A former principal and vice-principal at a Cambridge high school have been suspended after admitting to breaking the rules around EQAO standardized tests.

The Ontario College of Teachers claims that the two took part in a scheme to boost the overall test scores of their school, École secondaire catholique Père-René-de-Galinée on Maple Grove Road.

This week, former principal Carole Wilson and vice-principal Marc Lamoureux admitted to the college that they found ways to inflate the school’s EQAO test scores in 2010 and 2011.

According to an agreed statement of facts, Lamoureux told a group of Grade 10 students that they would not be allowed to write the Ontario Secondary School Literacy Test, without consulting them or their parents, and “allowed the teachers to give back to the students their own EQAO assessments after the test period so that they could make corrections or finish their answers.”

Wilson admitted that she allowed some students to defer writing standardized tests.

Père-René-de-Galinée

In 2010, Fresias Maleka was a Grade 10 student at Père-René-de-Galinée. She says she was given a letter telling her she couldn’t write the literacy test.

Maleka claims that her vice-principal told her that the reason she couldn’t take the test was because she wouldn’t pass.
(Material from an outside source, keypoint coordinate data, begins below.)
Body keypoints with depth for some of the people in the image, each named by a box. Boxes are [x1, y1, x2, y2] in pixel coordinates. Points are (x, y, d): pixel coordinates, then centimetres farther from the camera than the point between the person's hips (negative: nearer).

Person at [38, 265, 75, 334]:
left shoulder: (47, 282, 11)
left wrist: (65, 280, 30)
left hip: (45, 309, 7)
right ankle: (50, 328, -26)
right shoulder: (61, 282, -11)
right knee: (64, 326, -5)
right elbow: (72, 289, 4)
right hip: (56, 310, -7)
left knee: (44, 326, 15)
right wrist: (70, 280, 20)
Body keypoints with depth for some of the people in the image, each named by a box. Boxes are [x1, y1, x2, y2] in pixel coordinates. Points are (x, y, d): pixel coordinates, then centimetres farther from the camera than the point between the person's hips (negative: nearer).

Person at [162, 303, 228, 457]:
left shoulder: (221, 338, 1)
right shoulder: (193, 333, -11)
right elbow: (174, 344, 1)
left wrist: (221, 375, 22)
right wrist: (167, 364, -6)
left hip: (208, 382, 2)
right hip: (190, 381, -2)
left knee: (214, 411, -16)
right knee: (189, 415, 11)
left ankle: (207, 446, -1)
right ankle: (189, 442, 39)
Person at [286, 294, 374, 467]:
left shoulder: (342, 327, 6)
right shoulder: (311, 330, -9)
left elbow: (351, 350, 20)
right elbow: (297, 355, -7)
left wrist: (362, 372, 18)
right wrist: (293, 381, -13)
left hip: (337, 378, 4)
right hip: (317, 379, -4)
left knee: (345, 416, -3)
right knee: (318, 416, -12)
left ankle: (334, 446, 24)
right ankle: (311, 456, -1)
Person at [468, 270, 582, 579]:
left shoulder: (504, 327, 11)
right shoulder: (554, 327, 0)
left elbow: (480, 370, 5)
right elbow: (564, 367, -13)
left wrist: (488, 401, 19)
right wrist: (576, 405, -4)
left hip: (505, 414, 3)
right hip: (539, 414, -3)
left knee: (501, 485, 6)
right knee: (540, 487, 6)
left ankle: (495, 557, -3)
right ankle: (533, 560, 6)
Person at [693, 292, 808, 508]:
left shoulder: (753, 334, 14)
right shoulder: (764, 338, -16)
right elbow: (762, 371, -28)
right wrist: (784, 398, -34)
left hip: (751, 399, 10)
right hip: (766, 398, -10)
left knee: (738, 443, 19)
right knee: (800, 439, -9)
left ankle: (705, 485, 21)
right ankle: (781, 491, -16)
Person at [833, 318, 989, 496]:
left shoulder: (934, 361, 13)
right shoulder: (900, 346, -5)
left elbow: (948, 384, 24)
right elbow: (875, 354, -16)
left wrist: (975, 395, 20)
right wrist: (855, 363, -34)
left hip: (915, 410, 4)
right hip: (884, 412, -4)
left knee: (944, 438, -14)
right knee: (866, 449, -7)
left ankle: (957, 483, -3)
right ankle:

“The point of the test is to help see how they can improve the school system,” she said in an interview.

“By rigging it, no one is learning anything.”

Maleka, who is now in college, was moved to another school in another school board by her mother later that year.

In addition to a public reprimand, Lamoureux and Wilson have been suspended without pay and ordered to complete a course on professional ethics.

Neither of them replied to requests for comment from CTV News before this story was published.